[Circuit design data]
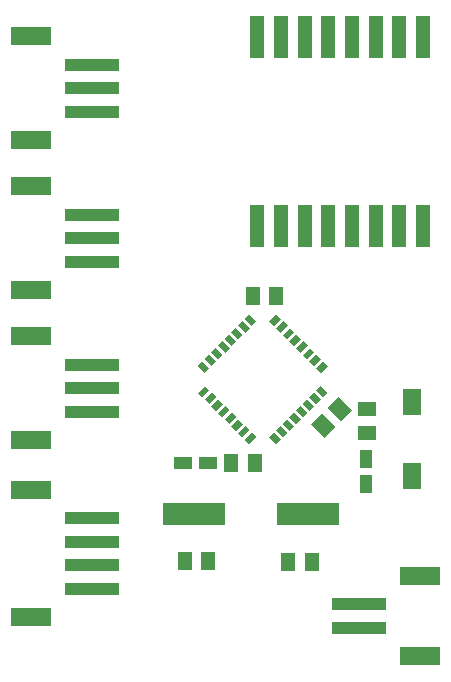
<source format=gbr>
G04 EAGLE Gerber X2 export*
%TF.Part,Single*%
%TF.FileFunction,Paste,Top*%
%TF.FilePolarity,Positive*%
%TF.GenerationSoftware,Autodesk,EAGLE,8.6.0*%
%TF.CreationDate,2018-02-12T05:02:09Z*%
G75*
%MOMM*%
%FSLAX34Y34*%
%LPD*%
%AMOC8*
5,1,8,0,0,1.08239X$1,22.5*%
G01*
%ADD10R,1.300000X1.600000*%
%ADD11R,5.334000X1.930400*%
%ADD12R,1.200000X3.600000*%
%ADD13R,1.600000X2.300000*%
%ADD14R,1.600000X1.300000*%
%ADD15R,1.000000X1.500000*%
%ADD16R,0.540000X0.850000*%
%ADD17R,1.500000X1.000000*%
%ADD18R,4.600000X1.000000*%
%ADD19R,3.400000X1.600000*%


D10*
X178402Y161290D03*
X158402Y161290D03*
X246286Y160528D03*
X266286Y160528D03*
D11*
X262890Y200660D03*
X166370Y200660D03*
D12*
X360010Y604779D03*
X340010Y604779D03*
X320010Y604779D03*
X300010Y604779D03*
X280010Y604779D03*
X260010Y604779D03*
X240010Y604779D03*
X220010Y604779D03*
X220010Y444779D03*
X240010Y444779D03*
X260010Y444779D03*
X280010Y444779D03*
X300010Y444779D03*
X320010Y444779D03*
X340010Y444779D03*
X360010Y444779D03*
D10*
X216060Y385572D03*
X236060Y385572D03*
G36*
X285630Y274571D02*
X276437Y265378D01*
X265124Y276691D01*
X274317Y285884D01*
X285630Y274571D01*
G37*
G36*
X299772Y288713D02*
X290579Y279520D01*
X279266Y290833D01*
X288459Y300026D01*
X299772Y288713D01*
G37*
D13*
X350520Y295660D03*
X350520Y232660D03*
D14*
X312674Y269400D03*
X312674Y289400D03*
D15*
X312166Y247507D03*
X312166Y226457D03*
D10*
X217772Y243840D03*
X197772Y243840D03*
D16*
G36*
X239880Y263836D02*
X236062Y260018D01*
X230052Y266028D01*
X233870Y269846D01*
X239880Y263836D01*
G37*
G36*
X245537Y269493D02*
X241719Y265675D01*
X235709Y271685D01*
X239527Y275503D01*
X245537Y269493D01*
G37*
G36*
X251194Y275150D02*
X247376Y271332D01*
X241366Y277342D01*
X245184Y281160D01*
X251194Y275150D01*
G37*
G36*
X256850Y280807D02*
X253032Y276989D01*
X247022Y282999D01*
X250840Y286817D01*
X256850Y280807D01*
G37*
G36*
X262507Y286464D02*
X258689Y282646D01*
X252679Y288656D01*
X256497Y292474D01*
X262507Y286464D01*
G37*
G36*
X268093Y292050D02*
X264275Y288232D01*
X258265Y294242D01*
X262083Y298060D01*
X268093Y292050D01*
G37*
G36*
X273750Y297707D02*
X269932Y293889D01*
X263922Y299899D01*
X267740Y303717D01*
X273750Y297707D01*
G37*
G36*
X279407Y303363D02*
X275589Y299545D01*
X269579Y305555D01*
X273397Y309373D01*
X279407Y303363D01*
G37*
G36*
X275660Y330304D02*
X279478Y326486D01*
X273468Y320476D01*
X269650Y324294D01*
X275660Y330304D01*
G37*
G36*
X270003Y335961D02*
X273821Y332143D01*
X267811Y326133D01*
X263993Y329951D01*
X270003Y335961D01*
G37*
G36*
X264346Y341618D02*
X268164Y337800D01*
X262154Y331790D01*
X258336Y335608D01*
X264346Y341618D01*
G37*
G36*
X258689Y347274D02*
X262507Y343456D01*
X256497Y337446D01*
X252679Y341264D01*
X258689Y347274D01*
G37*
G36*
X253032Y352931D02*
X256850Y349113D01*
X250840Y343103D01*
X247022Y346921D01*
X253032Y352931D01*
G37*
G36*
X247376Y358588D02*
X251194Y354770D01*
X245184Y348760D01*
X241366Y352578D01*
X247376Y358588D01*
G37*
G36*
X241719Y364245D02*
X245537Y360427D01*
X239527Y354417D01*
X235709Y358235D01*
X241719Y364245D01*
G37*
G36*
X236062Y369902D02*
X239880Y366084D01*
X233870Y360074D01*
X230052Y363892D01*
X236062Y369902D01*
G37*
G36*
X209192Y366084D02*
X213010Y369902D01*
X219020Y363892D01*
X215202Y360074D01*
X209192Y366084D01*
G37*
G36*
X203535Y360427D02*
X207353Y364245D01*
X213363Y358235D01*
X209545Y354417D01*
X203535Y360427D01*
G37*
G36*
X197878Y354770D02*
X201696Y358588D01*
X207706Y352578D01*
X203888Y348760D01*
X197878Y354770D01*
G37*
G36*
X192222Y349113D02*
X196040Y352931D01*
X202050Y346921D01*
X198232Y343103D01*
X192222Y349113D01*
G37*
G36*
X186565Y343456D02*
X190383Y347274D01*
X196393Y341264D01*
X192575Y337446D01*
X186565Y343456D01*
G37*
G36*
X180908Y337800D02*
X184726Y341618D01*
X190736Y335608D01*
X186918Y331790D01*
X180908Y337800D01*
G37*
G36*
X175251Y332143D02*
X179069Y335961D01*
X185079Y329951D01*
X181261Y326133D01*
X175251Y332143D01*
G37*
G36*
X169594Y326486D02*
X173412Y330304D01*
X179422Y324294D01*
X175604Y320476D01*
X169594Y326486D01*
G37*
G36*
X173412Y299616D02*
X169594Y303434D01*
X175604Y309444D01*
X179422Y305626D01*
X173412Y299616D01*
G37*
G36*
X179069Y293959D02*
X175251Y297777D01*
X181261Y303787D01*
X185079Y299969D01*
X179069Y293959D01*
G37*
G36*
X184726Y288302D02*
X180908Y292120D01*
X186918Y298130D01*
X190736Y294312D01*
X184726Y288302D01*
G37*
G36*
X190383Y282646D02*
X186565Y286464D01*
X192575Y292474D01*
X196393Y288656D01*
X190383Y282646D01*
G37*
G36*
X196040Y276989D02*
X192222Y280807D01*
X198232Y286817D01*
X202050Y282999D01*
X196040Y276989D01*
G37*
G36*
X201696Y271332D02*
X197878Y275150D01*
X203888Y281160D01*
X207706Y277342D01*
X201696Y271332D01*
G37*
G36*
X207353Y265675D02*
X203535Y269493D01*
X209545Y275503D01*
X213363Y271685D01*
X207353Y265675D01*
G37*
G36*
X213010Y260018D02*
X209192Y263836D01*
X215202Y269846D01*
X219020Y266028D01*
X213010Y260018D01*
G37*
D17*
X157115Y243840D03*
X178165Y243840D03*
D18*
X80180Y137320D03*
X80180Y157320D03*
D19*
X28180Y113320D03*
X28180Y221320D03*
D18*
X80180Y177320D03*
X80180Y197320D03*
X80340Y541340D03*
X80340Y561340D03*
D19*
X28340Y517340D03*
X28340Y605340D03*
D18*
X80340Y581340D03*
X80340Y414340D03*
X80340Y434340D03*
D19*
X28340Y390340D03*
X28340Y478340D03*
D18*
X80340Y454340D03*
X80340Y287340D03*
X80340Y307340D03*
D19*
X28340Y263340D03*
X28340Y351340D03*
D18*
X80340Y327340D03*
X305900Y124300D03*
X305900Y104300D03*
D19*
X357900Y148300D03*
X357900Y80300D03*
M02*

</source>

● Work task
Print all entries exactly, without images.

● Solution to this problem
<source format=gbr>
G04 EAGLE Gerber X2 export*
%TF.Part,Single*%
%TF.FileFunction,Paste,Top*%
%TF.FilePolarity,Positive*%
%TF.GenerationSoftware,Autodesk,EAGLE,8.6.0*%
%TF.CreationDate,2018-02-12T05:02:09Z*%
G75*
%MOMM*%
%FSLAX34Y34*%
%LPD*%
%AMOC8*
5,1,8,0,0,1.08239X$1,22.5*%
G01*
%ADD10R,1.300000X1.600000*%
%ADD11R,5.334000X1.930400*%
%ADD12R,1.200000X3.600000*%
%ADD13R,1.600000X2.300000*%
%ADD14R,1.600000X1.300000*%
%ADD15R,1.000000X1.500000*%
%ADD16R,0.540000X0.850000*%
%ADD17R,1.500000X1.000000*%
%ADD18R,4.600000X1.000000*%
%ADD19R,3.400000X1.600000*%


D10*
X178402Y161290D03*
X158402Y161290D03*
X246286Y160528D03*
X266286Y160528D03*
D11*
X262890Y200660D03*
X166370Y200660D03*
D12*
X360010Y604779D03*
X340010Y604779D03*
X320010Y604779D03*
X300010Y604779D03*
X280010Y604779D03*
X260010Y604779D03*
X240010Y604779D03*
X220010Y604779D03*
X220010Y444779D03*
X240010Y444779D03*
X260010Y444779D03*
X280010Y444779D03*
X300010Y444779D03*
X320010Y444779D03*
X340010Y444779D03*
X360010Y444779D03*
D10*
X216060Y385572D03*
X236060Y385572D03*
G36*
X285630Y274571D02*
X276437Y265378D01*
X265124Y276691D01*
X274317Y285884D01*
X285630Y274571D01*
G37*
G36*
X299772Y288713D02*
X290579Y279520D01*
X279266Y290833D01*
X288459Y300026D01*
X299772Y288713D01*
G37*
D13*
X350520Y295660D03*
X350520Y232660D03*
D14*
X312674Y269400D03*
X312674Y289400D03*
D15*
X312166Y247507D03*
X312166Y226457D03*
D10*
X217772Y243840D03*
X197772Y243840D03*
D16*
G36*
X239880Y263836D02*
X236062Y260018D01*
X230052Y266028D01*
X233870Y269846D01*
X239880Y263836D01*
G37*
G36*
X245537Y269493D02*
X241719Y265675D01*
X235709Y271685D01*
X239527Y275503D01*
X245537Y269493D01*
G37*
G36*
X251194Y275150D02*
X247376Y271332D01*
X241366Y277342D01*
X245184Y281160D01*
X251194Y275150D01*
G37*
G36*
X256850Y280807D02*
X253032Y276989D01*
X247022Y282999D01*
X250840Y286817D01*
X256850Y280807D01*
G37*
G36*
X262507Y286464D02*
X258689Y282646D01*
X252679Y288656D01*
X256497Y292474D01*
X262507Y286464D01*
G37*
G36*
X268093Y292050D02*
X264275Y288232D01*
X258265Y294242D01*
X262083Y298060D01*
X268093Y292050D01*
G37*
G36*
X273750Y297707D02*
X269932Y293889D01*
X263922Y299899D01*
X267740Y303717D01*
X273750Y297707D01*
G37*
G36*
X279407Y303363D02*
X275589Y299545D01*
X269579Y305555D01*
X273397Y309373D01*
X279407Y303363D01*
G37*
G36*
X275660Y330304D02*
X279478Y326486D01*
X273468Y320476D01*
X269650Y324294D01*
X275660Y330304D01*
G37*
G36*
X270003Y335961D02*
X273821Y332143D01*
X267811Y326133D01*
X263993Y329951D01*
X270003Y335961D01*
G37*
G36*
X264346Y341618D02*
X268164Y337800D01*
X262154Y331790D01*
X258336Y335608D01*
X264346Y341618D01*
G37*
G36*
X258689Y347274D02*
X262507Y343456D01*
X256497Y337446D01*
X252679Y341264D01*
X258689Y347274D01*
G37*
G36*
X253032Y352931D02*
X256850Y349113D01*
X250840Y343103D01*
X247022Y346921D01*
X253032Y352931D01*
G37*
G36*
X247376Y358588D02*
X251194Y354770D01*
X245184Y348760D01*
X241366Y352578D01*
X247376Y358588D01*
G37*
G36*
X241719Y364245D02*
X245537Y360427D01*
X239527Y354417D01*
X235709Y358235D01*
X241719Y364245D01*
G37*
G36*
X236062Y369902D02*
X239880Y366084D01*
X233870Y360074D01*
X230052Y363892D01*
X236062Y369902D01*
G37*
G36*
X209192Y366084D02*
X213010Y369902D01*
X219020Y363892D01*
X215202Y360074D01*
X209192Y366084D01*
G37*
G36*
X203535Y360427D02*
X207353Y364245D01*
X213363Y358235D01*
X209545Y354417D01*
X203535Y360427D01*
G37*
G36*
X197878Y354770D02*
X201696Y358588D01*
X207706Y352578D01*
X203888Y348760D01*
X197878Y354770D01*
G37*
G36*
X192222Y349113D02*
X196040Y352931D01*
X202050Y346921D01*
X198232Y343103D01*
X192222Y349113D01*
G37*
G36*
X186565Y343456D02*
X190383Y347274D01*
X196393Y341264D01*
X192575Y337446D01*
X186565Y343456D01*
G37*
G36*
X180908Y337800D02*
X184726Y341618D01*
X190736Y335608D01*
X186918Y331790D01*
X180908Y337800D01*
G37*
G36*
X175251Y332143D02*
X179069Y335961D01*
X185079Y329951D01*
X181261Y326133D01*
X175251Y332143D01*
G37*
G36*
X169594Y326486D02*
X173412Y330304D01*
X179422Y324294D01*
X175604Y320476D01*
X169594Y326486D01*
G37*
G36*
X173412Y299616D02*
X169594Y303434D01*
X175604Y309444D01*
X179422Y305626D01*
X173412Y299616D01*
G37*
G36*
X179069Y293959D02*
X175251Y297777D01*
X181261Y303787D01*
X185079Y299969D01*
X179069Y293959D01*
G37*
G36*
X184726Y288302D02*
X180908Y292120D01*
X186918Y298130D01*
X190736Y294312D01*
X184726Y288302D01*
G37*
G36*
X190383Y282646D02*
X186565Y286464D01*
X192575Y292474D01*
X196393Y288656D01*
X190383Y282646D01*
G37*
G36*
X196040Y276989D02*
X192222Y280807D01*
X198232Y286817D01*
X202050Y282999D01*
X196040Y276989D01*
G37*
G36*
X201696Y271332D02*
X197878Y275150D01*
X203888Y281160D01*
X207706Y277342D01*
X201696Y271332D01*
G37*
G36*
X207353Y265675D02*
X203535Y269493D01*
X209545Y275503D01*
X213363Y271685D01*
X207353Y265675D01*
G37*
G36*
X213010Y260018D02*
X209192Y263836D01*
X215202Y269846D01*
X219020Y266028D01*
X213010Y260018D01*
G37*
D17*
X157115Y243840D03*
X178165Y243840D03*
D18*
X80180Y137320D03*
X80180Y157320D03*
D19*
X28180Y113320D03*
X28180Y221320D03*
D18*
X80180Y177320D03*
X80180Y197320D03*
X80340Y541340D03*
X80340Y561340D03*
D19*
X28340Y517340D03*
X28340Y605340D03*
D18*
X80340Y581340D03*
X80340Y414340D03*
X80340Y434340D03*
D19*
X28340Y390340D03*
X28340Y478340D03*
D18*
X80340Y454340D03*
X80340Y287340D03*
X80340Y307340D03*
D19*
X28340Y263340D03*
X28340Y351340D03*
D18*
X80340Y327340D03*
X305900Y124300D03*
X305900Y104300D03*
D19*
X357900Y148300D03*
X357900Y80300D03*
M02*

</source>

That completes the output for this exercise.